Bundan sonra mükellefler, düzeltme, üst makama başvuru (İYUK md.11) ve izaha davet gibi araçlarla bir sonuca ulaşmaya çalışacaklar. Ama bunların hiçbirisi uzlaşmanın yerini tutamaz. Dolayısıyla, yargının iş yükü artacak. Adli Sicil ve İstatistik Genel Müdürlüğü 2023 Yılı Adalet İstatistikleri’ne göre, bir dosyanın ortalama görülmesi süresi vergi mahkemeleri ile Bölge İdare Mahkemelerinde 168’er, Danıştay’da ise 377 gün. Yargıç sayısı artmazsa, bu sürelerin uzaması kaçınılmaz. Diğer yandan, uzlaşmanın sağladığı hızlı hukuki güvenlik ortadan kalkacak. Oysa, hem mükellefler hem de devlet için bu kıymetli, planlama imkanı sunuyordu. Ayrıca, hukuki barışı da yabana atmamak gerek.

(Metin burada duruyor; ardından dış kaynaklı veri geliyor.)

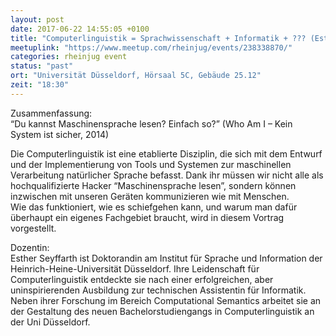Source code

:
 ```yaml
---
layout: post
date: 2017-06-22 14:55:05 +0100
title: "Computerlinguistik = Sprachwissenschaft + Informatik + ??? (Esther Seyffarth)"
meetuplink: "https://www.meetup.com/rheinjug/events/238338870/"
categories: rheinjug event
status: "past"
ort: "Universität Düsseldorf, Hörsaal 5C, Gebäude 25.12"
zeit: "18:30"
---
```

<p>Zusammenfassung:<br/>“Du kannst Maschinensprache lesen? Einfach so?” (Who Am I – Kein System ist sicher, 2014)</p> <p>Die Computerlinguistik ist eine etablierte Disziplin, die sich mit dem Entwurf und der Implementierung von Tools und Systemen zur maschinellen Verarbeitung natürlicher Sprache befasst. Dank ihr müssen wir nicht alle als hochqualifizierte Hacker “Maschinensprache lesen”, sondern können inzwischen mit unseren Geräten kommunizieren wie mit Menschen.<br/>Wie das funktioniert, wie es schiefgehen kann, und warum man dafür überhaupt ein eigenes Fachgebiet braucht, wird in diesem Vortrag vorgestellt.</p> <p>Dozentin:<br/>Esther Seyffarth ist Doktorandin am Institut für Sprache und Information der Heinrich-Heine-Universität Düsseldorf. Ihre Leidenschaft für Computerlinguistik entdeckte sie nach einer erfolgreichen, aber uninspirierenden Ausbildung zur technischen Assistentin für Informatik. Neben ihrer Forschung im Bereich Computational Semantics arbeitet sie an der Gestaltung des neuen Bachelorstudiengangs in Computerlinguistik an der Uni Düsseldorf.</p> 
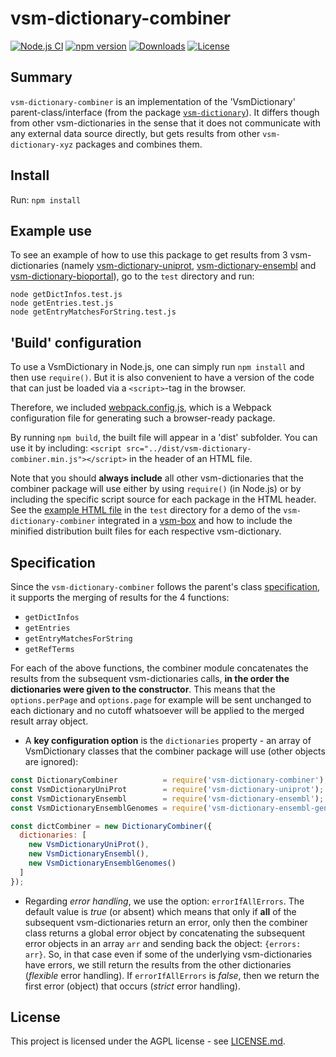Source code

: # vsm-dictionary-combiner

<!-- badges: start -->
[![Node.js CI](https://github.com/vsm/vsm-dictionary-combiner/workflows/Node.js%20CI/badge.svg)](https://github.com/vsm/vsm-dictionary-combiner/actions)
[![npm version](https://img.shields.io/npm/v/vsm-dictionary-combiner)](https://www.npmjs.com/package/vsm-dictionary-combiner)
[![Downloads](https://img.shields.io/npm/dm/vsm-dictionary-combiner)](https://www.npmjs.com/package/vsm-dictionary-combiner)
[![License](https://img.shields.io/npm/l/vsm-dictionary-combiner)](#license)
<!-- badges: end -->

## Summary

`vsm-dictionary-combiner` is an implementation 
of the 'VsmDictionary' parent-class/interface (from the package
[`vsm-dictionary`](https://github.com/vsm/vsm-dictionary)). It differs 
though from other vsm-dictionaries in the sense that it does not communicate
with any external data source directly, but gets results from other `vsm-dictionary-xyz` 
packages and combines them.

## Install

Run: `npm install`

## Example use

To see an example of how to use this package to get results from 3 
vsm-dictionaries (namely [vsm-dictionary-uniprot](https://github.com/UniBioDicts/vsm-dictionary-uniprot), 
[vsm-dictionary-ensembl](https://github.com/UniBioDicts/vsm-dictionary-ensembl) and 
[vsm-dictionary-bioportal](https://github.com/UniBioDicts/vsm-dictionary-bioportal)), 
go to the `test` directory and run:
```
node getDictInfos.test.js
node getEntries.test.js
node getEntryMatchesForString.test.js
```

## 'Build' configuration

To use a VsmDictionary in Node.js, one can simply run `npm install` and then use `require()`.
But it is also convenient to have a version of the code that can just be loaded via a `<script>`-tag in the browser.

Therefore, we included [webpack.config.js](https://github.com/vsm/vsm-dictionary-combiner/blob/master/webpack.config.js), which is a Webpack configuration file for generating such a browser-ready package.

By running `npm build`, the built file will appear in a 'dist' subfolder.
You can use it by including: `<script src="../dist/vsm-dictionary-combiner.min.js"></script>` in the header of an HTML file.

Note that you should **always include** all other vsm-dictionaries that the combiner package will use either by using `require()` (in Node.js) or by including the specific script source for each package in the HTML header.
See the [example HTML file](https://github.com/vsm/vsm-dictionary-combiner/blob/master/test/combiner%2Bvsm-box.test.html) in the `test` directory for a demo of the `vsm-dictionary-combiner` integrated in a [vsm-box](https://github.com/vsm/vsm-box) and how to include the minified distribution built files for each respective vsm-dictionary.

## Specification

Since the `vsm-dictionary-combiner` follows the parent's class 
[specification](https://github.com/vsm/vsm-dictionary/blob/master/Dictionary.spec.md),
it supports the merging of results for the 4 functions:
- `getDictInfos`
- `getEntries`
- `getEntryMatchesForString`
- `getRefTerms`

For each of the above functions, the combiner module concatenates the results 
from the subsequent vsm-dictionaries calls, **in the order the dictionaries 
were given to the constructor**. This means that the `options.perPage` and 
`options.page` for example will be sent unchanged to each dictionary and no 
cutoff whatsoever will be applied to the merged result array object.

- A **key configuration option** is the `dictionaries` property - an array 
of VsmDictionary classes that the combiner package will use (other objects
are ignored):

```javascript
const DictionaryCombiner          = require('vsm-dictionary-combiner');
const VsmDictionaryUniProt        = require('vsm-dictionary-uniprot');
const VsmDictionaryEnsembl        = require('vsm-dictionary-ensembl');
const VsmDictionaryEnsemblGenomes = require('vsm-dictionary-ensembl-genomes');

const dictCombiner = new DictionaryCombiner({
  dictionaries: [
    new VsmDictionaryUniProt(),
    new VsmDictionaryEnsembl(),
    new VsmDictionaryEnsemblGenomes()
  ]
});
```

- Regarding *error handling*, we use the option: `errorIfAllErrors`. The default
value is *true* (or absent) which means that only if **all** of the subsequent 
vsm-dictionaries return an error, only then the combiner class returns a global 
error object by concatenating the subsequent error objects in an array `arr` and 
sending back the object: `{errors: arr}`. So, in that case even if some of the 
underlying vsm-dictionaries have errors, we still return the results from the 
other dictionaries (*flexible* error handling). If `errorIfAllErrors` is *false*, 
then we return the first error (object) that occurs (*strict* error handling).

## License

This project is licensed under the AGPL license - see [LICENSE.md](LICENSE.md).
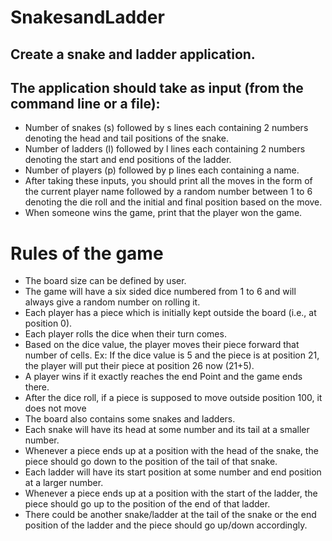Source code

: # SnakesandLadder
## Create a snake and ladder application.
## The application should take as input (from the command line or a file):
* Number of snakes (s) followed by s lines each containing 2 numbers denoting the head and tail positions of the snake.
* Number of ladders (l) followed by l lines each containing 2 numbers denoting the start and end positions of the ladder.
* Number of players (p) followed by p lines each containing a name.
* After taking these inputs, you should print all the moves in the form of the current player name followed by a random number between 1 to 6 denoting the die roll and the initial and final position based on the move.
* When someone wins the game, print that the player won the game.


# Rules of the game
* The board size can be defined by user.
* The game will have a six sided dice numbered from 1 to 6 and will always give a random number on rolling it.
* Each player has a piece which is initially kept outside the board (i.e., at position 0).
* Each player rolls the dice when their turn comes.
* Based on the dice value, the player moves their piece forward that number of cells. Ex: If the dice value is 5 and the piece is at position 21, the player will put their piece at position 26 now (21+5).
* A player wins if it exactly reaches the end Point  and the game ends there.
* After the dice roll, if a piece is supposed to move outside position 100, it does not move
* The board also contains some snakes and ladders.
* Each snake will have its head at some number and its tail at a smaller number.
* Whenever a piece ends up at a position with the head of the snake, the piece should go down to the position of the tail of that snake.
* Each ladder will have its start position at some number and end position at a larger number.
* Whenever a piece ends up at a position with the start of the ladder, the piece should go up to the position of the end of that ladder.
* There could be another snake/ladder at the tail of the snake or the end position of the ladder and the piece should go up/down accordingly.
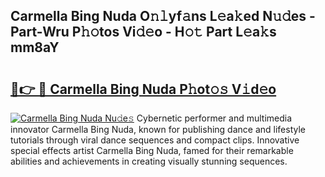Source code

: ## Carmella Bing Nuda O𝚗𝚕yf𝚊ns L𝚎a𝚔ed N𝚞𝚍es - Part-Wru P𝚑𝚘tos Vi𝚍𝚎o - H𝚘𝚝 Part L𝚎a𝚔s mm8aY

# <h2><a href="http://kfcwgx.oniu.top/?m=Carmella+Bing+Nuda">🔗👉 🔴 Carmella Bing Nuda P𝚑ot𝚘𝚜 V𝚒d𝚎o</a></h2>

[![Carmella Bing Nuda Nu𝚍e𝚜](https://i.imgur.com/0qMVB7G.gif)](http://kfcwgx.oniu.top/?m=Carmella+Bing+Nuda)
Cybernetic performer and multimedia innovator Carmella Bing Nuda, known for publishing dance and lifestyle tutorials through viral dance sequences and compact clips. Innovative special effects artist Carmella Bing Nuda, famed for their remarkable abilities and achievements in creating visually stunning sequences.  
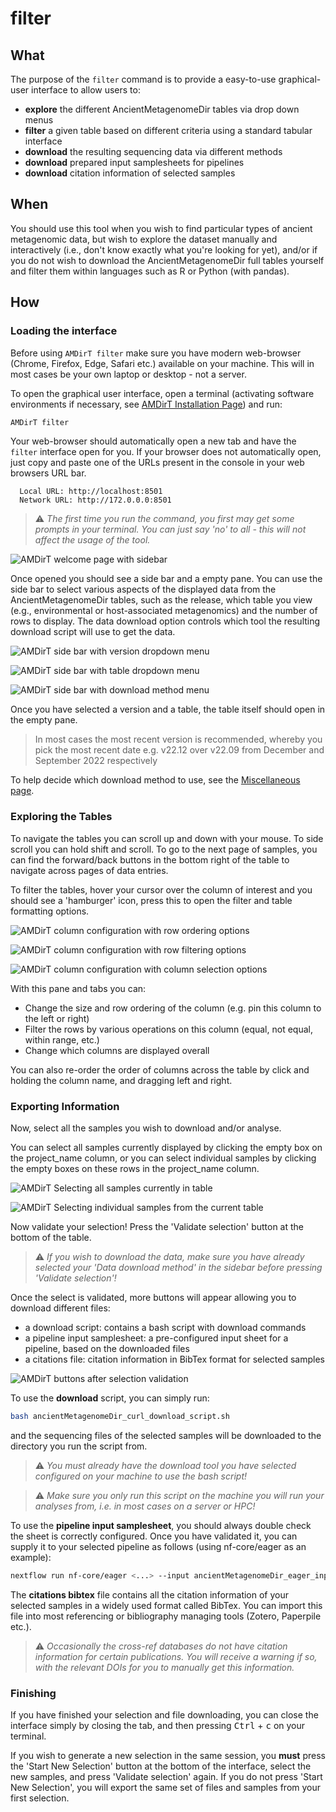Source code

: # filter

## What

The purpose of the `filter` command is to provide a easy-to-use graphical-user interface to allow users to:

- **explore** the different AncientMetagenomeDir tables via drop down menus
- **filter** a given table based on different criteria using a standard tabular interface
- **download** the resulting sequencing data via different methods
- **download** prepared input samplesheets for pipelines
- **download** citation information of selected samples

## When

You should use this tool when you wish to find particular types of ancient metagenomic data, but wish to explore the dataset manually and interactively (i.e., don't know exactly what you're looking for yet), and/or if you do not wish to download the AncientMetagenomeDir full tables yourself and filter them within languages such as R or Python (with pandas).

## How

### Loading the interface

Before using `AMDirT filter` make sure you have modern web-browser (Chrome, Firefox, Edge, Safari etc.) available on your machine. This will in most cases be your own laptop or desktop - not a server.

To open the graphical user interface, open a terminal (activating software environments if necessary, see [AMDirT Installation Page](https://github.com/SPAAM-community/AMDirT/)) and run:

```bash
AMDirT filter
```

Your web-browser should automatically open a new tab and have the `filter` interface open for you. If your browser does not automatically open, just copy and paste one of the URLs present in the console in your web browsers URL bar.

```text
  Local URL: http://localhost:8501
  Network URL: http://172.0.0.0:8501
```

> ⚠️ _The first time you run the command, you first may get some prompts in your terminal. You can just say 'no' to all - this will not affect the usage of the tool._

![AMDirT welcome page with sidebar](images/amdirt-filter-welcome.png)

Once opened you should see a side bar and a empty pane. You can use the side bar to select various aspects of the displayed data from the AncientMetagenomeDir tables, such as the release, which table you view (e.g., environmental or host-associated metagenomics) and the number of rows to display. The data download option controls which tool the resulting download script will use to get the data.

![AMDirT side bar with version dropdown menu](images/amdirt-filter-version-select.png)

![AMDirT side bar with table dropdown menu](images/amdirt-filter-table-select.png)

![AMDirT side bar with download method menu](images/amdirt-filter-downloadmethod-select.png)

Once you have selected a version and a table, the table itself should open in the empty pane.

> In most cases the most recent version is recommended, whereby you pick the most recent date e.g. v22.12 over v22.09 from December and September 2022 respectively

To help decide which download method to use, see the [Miscellaneous page](miscellaneous.md).

### Exploring the Tables

To navigate the tables you can scroll up and down with your mouse. To side scroll you can hold shift and scroll. To go to the next page of samples, you can find the forward/back buttons in the bottom right of the table to navigate across pages of data entries.

To filter the tables, hover your cursor over the column of interest and you should see a 'hamburger' icon, press this to open the filter and table formatting options.

![AMDirT column configuration with row ordering options](images/amdirt-filter-column-order.png)

![AMDirT column configuration with row filtering options](images/amdirt-filter-column-filter.png)

![AMDirT column configuration with column selection options](images/amdirt-filter-column-select.png)

With this pane and tabs you can:

- Change the size and row ordering of the column (e.g. pin this column to the left or right)
- Filter the rows by various operations on this column (equal, not equal, within range, etc.)
- Change which columns are displayed overall

You can also re-order the order of columns across the table by click and holding the column name, and dragging left and right.

### Exporting Information

Now, select all the samples you wish to download and/or analyse.

You can select all samples currently displayed by clicking the empty box on the project_name column, or you can select individual samples by clicking the empty boxes on these rows in the project_name column.

![AMDirT Selecting all samples currently in table](images/amdirt-filter-select-all.png)

![AMDirT Selecting individual samples from the current table](images/amdirt-filter-select-single-samples.png)

Now validate your selection! Press the 'Validate selection' button at the bottom of the table.

> ⚠️ _If you wish to download the data, make sure you have already selected your 'Data download method' in the sidebar before pressing 'Validate selection'!_

Once the select is validated, more buttons will appear allowing you to download different files:

- a download script: contains a bash script with download commands
- a pipeline input samplesheet: a pre-configured input sheet for a pipeline, based on the downloaded files
- a citations file: citation information in BibTex format for selected samples

![AMDirT buttons after selection validation](images/amdirt-filter-validate-buttons.png)

To use the **download** script, you can simply run:

```bash
bash ancientMetagenomeDir_curl_download_script.sh
```

and the sequencing files of the selected samples will be downloaded to the directory you run the script from.

> ⚠️ _You must already have the download tool you have selected configured on your machine to use the bash script!_

> ⚠️ _Make sure you only run this script on the machine you will run your analyses from, i.e. in most cases on a server or HPC!_

To use the **pipeline input samplesheet**, you should always double check the sheet is correctly configured. Once you have validated it, you can supply it to your selected pipeline as follows (using nf-core/eager as an example):

```bash
nextflow run nf-core/eager <...> --input ancientMetagenomeDir_eager_input.csv
```

The **citations bibtex** file contains all the citation information of your selected samples in a widely used format called BibTex. You can import this file into most referencing or bibliography managing tools (Zotero, Paperpile etc.).

> ⚠️ _Occasionally the cross-ref databases do not have citation information for certain publications. You will receive a warning if so, with the relevant DOIs for you to manually get this information._

### Finishing

If you have finished your selection and file downloading, you can close the interface simply by closing the tab, and then pressing <kbd>Ctrl</kbd> + <kbd>c</kbd> on your terminal.

If you wish to generate a new selection in the same session, you **must** press the 'Start New Selection' button at the bottom of the interface, select the new samples, and press 'Validate selection' again. If you do not press 'Start New Selection', you will export the same set of files and samples from your first selection.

Fakat çözüm, vergi aslında uzlaşmayı “eski haliyle” geri getirmek asla değil! Uzlaşma, Anayasa’ya uygun şekilde VUK’da yerini almalı. Bunun için ise, uzlaşmayı vergiyi doğuran olay ve bununla bağlantılı olarak matraha ilişkin işlem, durum ve olayları açıklığa kavuşturmaya hizmet eder bir araç olarak düzenlemek gerek. Aynısı vergi cezaları için de geçerli.
Eğer mükellef, vergi idaresinin idari işlemi yapma anında bilmediği delilleri ona sunarak, idari işlemin özellikle sebep unsurunun hukuka aykırı olduğunu ortaya koyabiliyor ve uzlaşma görüşmesinde ayrıntılı açıklayabiliyorsa, niçin mesele yargı önüne taşınsın? Gerekçeli uzlaşma tutanaklarının -yargı kararları gibi- anonimleştirilerek, yani vergi mahremiyeti gözetilerek kamuoyuyla paylaşılması (şeffaflık) halinde ise, kamu denetimi sağlanacak, gereksiz spekülasyonlar önlenecek ve uzlaşma kriterleri (içtihadı) gelişecektir.